— Material supplied —
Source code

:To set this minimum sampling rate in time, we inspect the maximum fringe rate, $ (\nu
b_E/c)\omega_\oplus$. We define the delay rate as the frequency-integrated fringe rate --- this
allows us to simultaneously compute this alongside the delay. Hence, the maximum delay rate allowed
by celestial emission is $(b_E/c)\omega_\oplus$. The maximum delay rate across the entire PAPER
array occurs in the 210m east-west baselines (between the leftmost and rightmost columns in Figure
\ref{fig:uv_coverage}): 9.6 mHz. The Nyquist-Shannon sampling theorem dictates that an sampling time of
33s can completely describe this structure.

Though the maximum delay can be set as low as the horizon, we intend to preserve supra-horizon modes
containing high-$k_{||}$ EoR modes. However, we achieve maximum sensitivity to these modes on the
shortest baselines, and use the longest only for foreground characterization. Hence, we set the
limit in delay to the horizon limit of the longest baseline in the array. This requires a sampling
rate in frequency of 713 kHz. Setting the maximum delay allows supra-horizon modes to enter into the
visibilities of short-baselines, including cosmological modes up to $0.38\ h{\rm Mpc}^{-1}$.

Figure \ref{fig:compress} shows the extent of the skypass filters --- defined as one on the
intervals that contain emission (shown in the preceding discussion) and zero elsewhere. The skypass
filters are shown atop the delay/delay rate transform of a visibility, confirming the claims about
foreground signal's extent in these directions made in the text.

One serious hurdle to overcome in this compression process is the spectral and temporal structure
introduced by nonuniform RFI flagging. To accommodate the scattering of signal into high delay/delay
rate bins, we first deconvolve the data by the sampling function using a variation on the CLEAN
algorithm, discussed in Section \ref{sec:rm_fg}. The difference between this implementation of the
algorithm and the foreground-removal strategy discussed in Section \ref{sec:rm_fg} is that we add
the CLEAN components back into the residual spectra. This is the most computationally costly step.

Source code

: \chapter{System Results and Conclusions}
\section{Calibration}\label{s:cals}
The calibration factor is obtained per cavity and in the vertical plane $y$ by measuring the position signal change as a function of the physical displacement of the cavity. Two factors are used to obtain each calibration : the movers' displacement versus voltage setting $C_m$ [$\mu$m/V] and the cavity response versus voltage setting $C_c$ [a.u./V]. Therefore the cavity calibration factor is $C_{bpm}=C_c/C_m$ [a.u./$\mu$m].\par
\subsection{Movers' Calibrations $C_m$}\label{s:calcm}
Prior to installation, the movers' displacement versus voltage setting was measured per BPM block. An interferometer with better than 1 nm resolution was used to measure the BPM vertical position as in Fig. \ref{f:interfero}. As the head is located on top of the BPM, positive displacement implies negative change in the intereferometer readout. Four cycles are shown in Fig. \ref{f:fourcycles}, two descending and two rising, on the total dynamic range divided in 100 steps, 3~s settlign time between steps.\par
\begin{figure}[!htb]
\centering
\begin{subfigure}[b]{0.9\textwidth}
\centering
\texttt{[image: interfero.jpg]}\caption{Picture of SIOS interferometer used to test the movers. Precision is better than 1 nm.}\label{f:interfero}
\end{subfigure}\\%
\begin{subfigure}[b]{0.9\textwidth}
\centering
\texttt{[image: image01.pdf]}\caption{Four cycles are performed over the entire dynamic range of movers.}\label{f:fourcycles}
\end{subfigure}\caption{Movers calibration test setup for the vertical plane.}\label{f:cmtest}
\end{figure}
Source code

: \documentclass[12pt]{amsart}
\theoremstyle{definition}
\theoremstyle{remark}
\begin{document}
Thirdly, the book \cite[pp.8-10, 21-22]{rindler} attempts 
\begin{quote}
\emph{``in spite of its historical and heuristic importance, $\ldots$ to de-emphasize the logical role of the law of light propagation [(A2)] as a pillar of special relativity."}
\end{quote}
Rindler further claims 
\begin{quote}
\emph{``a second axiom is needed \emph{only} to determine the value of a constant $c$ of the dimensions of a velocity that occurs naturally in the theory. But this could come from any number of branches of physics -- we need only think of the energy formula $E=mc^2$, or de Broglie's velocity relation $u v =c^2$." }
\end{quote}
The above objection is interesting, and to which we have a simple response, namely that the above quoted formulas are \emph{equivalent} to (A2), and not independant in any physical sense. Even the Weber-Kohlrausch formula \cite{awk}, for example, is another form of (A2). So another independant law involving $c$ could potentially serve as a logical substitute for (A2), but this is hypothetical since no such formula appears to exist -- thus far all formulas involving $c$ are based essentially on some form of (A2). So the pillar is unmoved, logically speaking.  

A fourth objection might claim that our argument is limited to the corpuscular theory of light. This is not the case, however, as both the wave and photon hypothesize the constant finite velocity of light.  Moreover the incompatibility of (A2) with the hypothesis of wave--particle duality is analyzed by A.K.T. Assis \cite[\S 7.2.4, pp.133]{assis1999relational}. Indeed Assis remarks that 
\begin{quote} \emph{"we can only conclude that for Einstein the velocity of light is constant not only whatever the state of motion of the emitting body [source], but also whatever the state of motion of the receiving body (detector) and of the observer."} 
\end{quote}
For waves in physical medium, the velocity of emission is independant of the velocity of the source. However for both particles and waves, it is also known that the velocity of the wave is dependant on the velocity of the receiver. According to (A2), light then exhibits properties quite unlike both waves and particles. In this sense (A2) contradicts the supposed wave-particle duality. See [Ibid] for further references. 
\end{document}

— Work instruction —
Scan the records above and show every line in which the word "Hence" occurs.

— Reply —
allows us to simultaneously compute this alongside the delay. Hence, the maximum delay rate allowed
shortest baselines, and use the longest only for foreground characterization. Hence, we set the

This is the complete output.